Koiso Kenshu, Müller Anna K, Akamatsu Kazuaki, Dresbach Sebastian, Wiggins Christopher J, Gulban Omer Faruk, Goebel Rainer, Miyawaki Yoichi, Poser Benedikt A, Huber Laurentius
Faculty of Psychology and Neuroscience, Maastricht University, Maastricht, NL.
Graduate School of Informatics and Engineering, The University of Electro-Communications, Tokyo, Japan.
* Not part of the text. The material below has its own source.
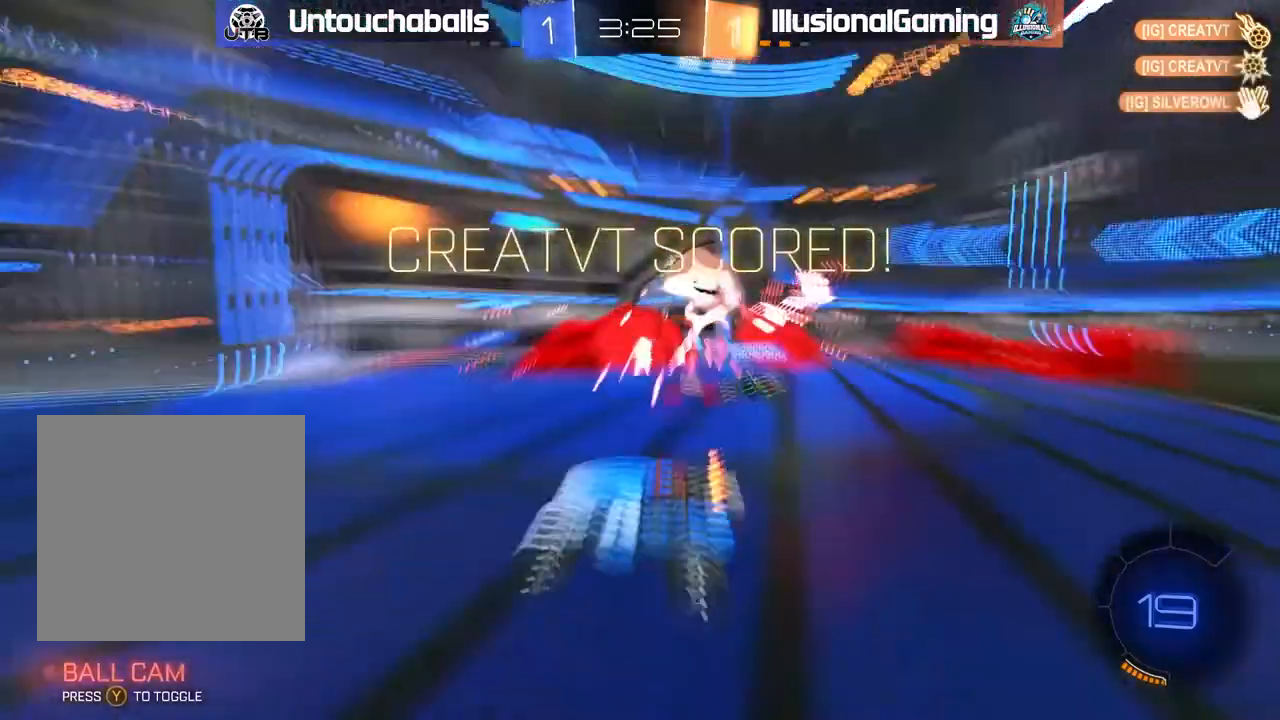
{"buttons": [], "left_stick": "right", "right_stick": "center", "events": [[33, "left_stick", "center"], [183, "R2", "up"], [467, "left_stick", "right"]]}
Apert Neuro. 2023 Sep;3. doi: 10.52294/001c.87961. Epub 2023 Sep 15.
Cortical depth-dependent functional magnetic resonance image (fMRI), also known as layer-fMRI, has the potential to capture directional neural information flow of brain computations within and across large-scale cortical brain networks. E.g., layer-fMRI can differentiate feedforward and feedback cortical input in hierarchically organized brain networks. Recent advancements in 3D-EPI sampling approaches and MR contrast generation strategies have allowed proof-of-principle studies showing that layer-fMRI can provide sufficient data quality for capturing laminar changes in functional connectivity. These studies have however not shown how reliable the signal is and how repeatable the respective results are. It is especially unclear whether whole-brain layer-fMRI functional connectivity protocols are widely applicable across common neuroscience-driven analysis approaches. Moreover, there are no established preprocessing fMRI methods that are optimized to work for whole-brain layer-fMRI datasets. In this work, we aimed to serve the field of layer-fMRI and build tools for future routine whole-brain layer-fMRI in application-based neuroscience research. We have developed publicly available sequences, acquisition protocols, and processing pipelines for whole-brain layer-fMRI. These protocols are validated across 60 hours of scanning in nine participants. Specifically, we identified and exploited methodological advancements for maximizing tSNR efficiency and test-retest reliability. We are sharing an extensive multi-modal whole-brain layer-fMRI dataset (20 scan hours of movie-watching in a single participant) for the purpose of benchmarking future method developments: The Kenshu dataset. With this dataset, we are also exemplifying the usefulness of whole brain layer-fMRI for commonly applied analysis approaches in modern cognitive neuroscience fMRI studies. This includes connectivity analyses, representational similarity matrix estimations, general linear model analyses, principal component analysis clustering, etc. We believe that this work paves the road for future routine measurements of directional functional connectivity across the entire brain.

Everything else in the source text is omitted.